Normal hepatic venous waveform shows a triphasic pattern. Loss of this pattern in cirrhotics is mainly due to loss of compliance of liver. However, other factors also contribute to this. A recent study by Baik et al.[22] has shown that changes in hepatic venous waveforms are a function of HVPG and reversible with administration of Terlipressin in a small number of patients. In our study, the hepatic venous waveforms did not correlate with the size of varices. However, loss of triphasic pattern in the hepatic venous tracing had a high sensitivity in predicting the presence of large varices. The presence of a normal triphasic pattern in a patient with cirrhosis had a high negative predictive value for the presence of large esophageal varices. Earlier studies by Choi et al.[23] and Shabestari et al.[ had shown that hepatic venous waveforms did not correlate with hepatic venous waveform changes. However, in the recent study by Baik et al.[22] had shown a correlation between HVPG and hepatic venous waveforms. Furthermore, Halpern in his editorial[25] has called for further studies in this direction. We feel that our study also emphasizes the role of Doppler parameter of hepatic venous waveforms in assessing portal pressure and will obviate the need of endoscopy in a group of patients with cirrhosis and portal hypertension.

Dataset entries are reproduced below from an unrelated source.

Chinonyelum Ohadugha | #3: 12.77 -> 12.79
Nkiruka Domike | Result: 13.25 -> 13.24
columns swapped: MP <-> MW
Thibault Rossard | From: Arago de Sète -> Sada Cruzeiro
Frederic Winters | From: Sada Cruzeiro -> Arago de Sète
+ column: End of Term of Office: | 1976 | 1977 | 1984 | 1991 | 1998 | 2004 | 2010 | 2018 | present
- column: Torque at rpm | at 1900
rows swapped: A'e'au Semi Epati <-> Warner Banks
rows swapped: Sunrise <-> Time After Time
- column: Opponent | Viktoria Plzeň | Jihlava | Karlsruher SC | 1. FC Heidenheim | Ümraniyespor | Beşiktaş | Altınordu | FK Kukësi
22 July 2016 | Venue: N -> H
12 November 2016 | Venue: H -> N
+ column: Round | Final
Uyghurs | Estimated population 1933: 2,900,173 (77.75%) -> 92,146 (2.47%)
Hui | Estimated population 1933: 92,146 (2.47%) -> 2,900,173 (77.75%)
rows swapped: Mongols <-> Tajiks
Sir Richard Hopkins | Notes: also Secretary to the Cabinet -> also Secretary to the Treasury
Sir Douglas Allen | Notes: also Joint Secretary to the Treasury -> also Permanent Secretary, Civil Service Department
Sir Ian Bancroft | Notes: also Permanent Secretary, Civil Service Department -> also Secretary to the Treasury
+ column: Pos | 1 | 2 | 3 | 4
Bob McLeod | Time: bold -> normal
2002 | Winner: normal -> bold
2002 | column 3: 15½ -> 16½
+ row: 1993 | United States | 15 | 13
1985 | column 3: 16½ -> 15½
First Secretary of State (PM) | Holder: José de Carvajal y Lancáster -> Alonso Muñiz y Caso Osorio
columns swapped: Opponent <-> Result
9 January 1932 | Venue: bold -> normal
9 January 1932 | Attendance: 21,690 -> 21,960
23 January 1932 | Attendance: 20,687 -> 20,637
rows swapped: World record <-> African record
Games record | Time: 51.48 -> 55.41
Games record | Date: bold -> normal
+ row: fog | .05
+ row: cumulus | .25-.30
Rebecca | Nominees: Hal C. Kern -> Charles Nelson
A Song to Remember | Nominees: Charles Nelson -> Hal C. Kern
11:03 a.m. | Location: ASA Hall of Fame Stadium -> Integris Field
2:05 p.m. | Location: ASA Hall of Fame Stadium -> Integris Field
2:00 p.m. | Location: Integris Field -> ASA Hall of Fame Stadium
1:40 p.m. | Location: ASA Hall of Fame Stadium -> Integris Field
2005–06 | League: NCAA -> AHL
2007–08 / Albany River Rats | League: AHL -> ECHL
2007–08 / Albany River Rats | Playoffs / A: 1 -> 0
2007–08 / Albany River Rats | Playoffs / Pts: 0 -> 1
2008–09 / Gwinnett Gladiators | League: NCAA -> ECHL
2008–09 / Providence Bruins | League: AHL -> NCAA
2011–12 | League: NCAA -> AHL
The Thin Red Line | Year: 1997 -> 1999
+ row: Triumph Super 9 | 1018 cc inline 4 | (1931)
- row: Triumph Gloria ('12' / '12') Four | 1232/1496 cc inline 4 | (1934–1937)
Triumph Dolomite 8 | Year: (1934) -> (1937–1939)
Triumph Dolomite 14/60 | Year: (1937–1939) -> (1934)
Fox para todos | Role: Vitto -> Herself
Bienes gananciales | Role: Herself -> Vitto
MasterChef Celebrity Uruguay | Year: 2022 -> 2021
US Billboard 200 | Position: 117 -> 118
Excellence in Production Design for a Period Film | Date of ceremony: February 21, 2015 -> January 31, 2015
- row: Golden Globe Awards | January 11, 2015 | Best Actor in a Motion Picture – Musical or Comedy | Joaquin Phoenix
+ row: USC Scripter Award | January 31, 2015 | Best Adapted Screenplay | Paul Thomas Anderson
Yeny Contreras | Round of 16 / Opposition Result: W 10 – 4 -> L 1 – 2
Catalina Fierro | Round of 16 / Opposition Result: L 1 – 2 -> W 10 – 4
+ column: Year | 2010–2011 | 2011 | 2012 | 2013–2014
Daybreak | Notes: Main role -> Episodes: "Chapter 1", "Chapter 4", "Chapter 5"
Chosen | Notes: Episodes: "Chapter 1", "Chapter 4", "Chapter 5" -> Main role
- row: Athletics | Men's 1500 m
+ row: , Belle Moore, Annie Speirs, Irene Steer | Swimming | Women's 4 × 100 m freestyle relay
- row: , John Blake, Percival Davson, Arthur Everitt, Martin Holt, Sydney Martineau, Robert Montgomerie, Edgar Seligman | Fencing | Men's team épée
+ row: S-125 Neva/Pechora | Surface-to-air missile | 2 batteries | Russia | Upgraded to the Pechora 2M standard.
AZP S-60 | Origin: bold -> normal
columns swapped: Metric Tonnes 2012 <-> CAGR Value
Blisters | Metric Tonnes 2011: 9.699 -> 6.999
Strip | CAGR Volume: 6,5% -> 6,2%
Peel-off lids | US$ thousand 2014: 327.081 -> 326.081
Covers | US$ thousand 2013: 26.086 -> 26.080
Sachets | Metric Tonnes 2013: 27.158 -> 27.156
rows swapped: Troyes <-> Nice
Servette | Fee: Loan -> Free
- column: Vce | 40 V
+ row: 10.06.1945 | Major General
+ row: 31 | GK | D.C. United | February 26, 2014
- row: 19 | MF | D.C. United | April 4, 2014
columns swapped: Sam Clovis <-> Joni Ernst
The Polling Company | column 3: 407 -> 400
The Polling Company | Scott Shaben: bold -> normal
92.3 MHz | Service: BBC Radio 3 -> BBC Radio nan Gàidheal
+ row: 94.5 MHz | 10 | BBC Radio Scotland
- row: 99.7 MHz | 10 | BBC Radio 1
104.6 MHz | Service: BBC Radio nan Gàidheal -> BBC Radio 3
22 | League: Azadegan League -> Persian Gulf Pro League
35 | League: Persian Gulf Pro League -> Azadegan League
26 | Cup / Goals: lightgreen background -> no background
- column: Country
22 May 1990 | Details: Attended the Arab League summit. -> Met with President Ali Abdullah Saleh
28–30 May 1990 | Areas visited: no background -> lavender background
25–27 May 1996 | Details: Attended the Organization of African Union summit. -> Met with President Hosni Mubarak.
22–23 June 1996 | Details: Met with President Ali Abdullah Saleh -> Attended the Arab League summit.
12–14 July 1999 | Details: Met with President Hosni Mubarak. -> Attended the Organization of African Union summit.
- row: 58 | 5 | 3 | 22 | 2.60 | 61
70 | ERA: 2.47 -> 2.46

Our study was limited by the fact that the sample size was small. However, this was expected because we excluded a sizable portion of our cirrhotics who presented to us with acute variceal hemorrhage as this is known to change the portal pressures. So also a considerable number of patients had to be excluded because they were on propanalol/vasodilators and some had undergone EVL/sclerotherapy. Cirrhotic patients with ascites were included in the study with the contention that ascites is not known to change the hepatic venous waveform or the size of varix although it may impair the diagnostic accuracy of the test, as hepatic decompensation along with variceal size is considered a risk factor for variceal hemorrhage.

In conclusion, the loss of the normal triphasic pattern of hepatic venous waveform is highly sensitive in predicting the presence of large varices in cirrhotic patients and this Doppler parameter may be used as a non-invasive test for cirrhotic patients who wish to avoid upper GI endoscopy. Further studies using a combination of various Doppler parameters are needed to create indices with a better predictive value.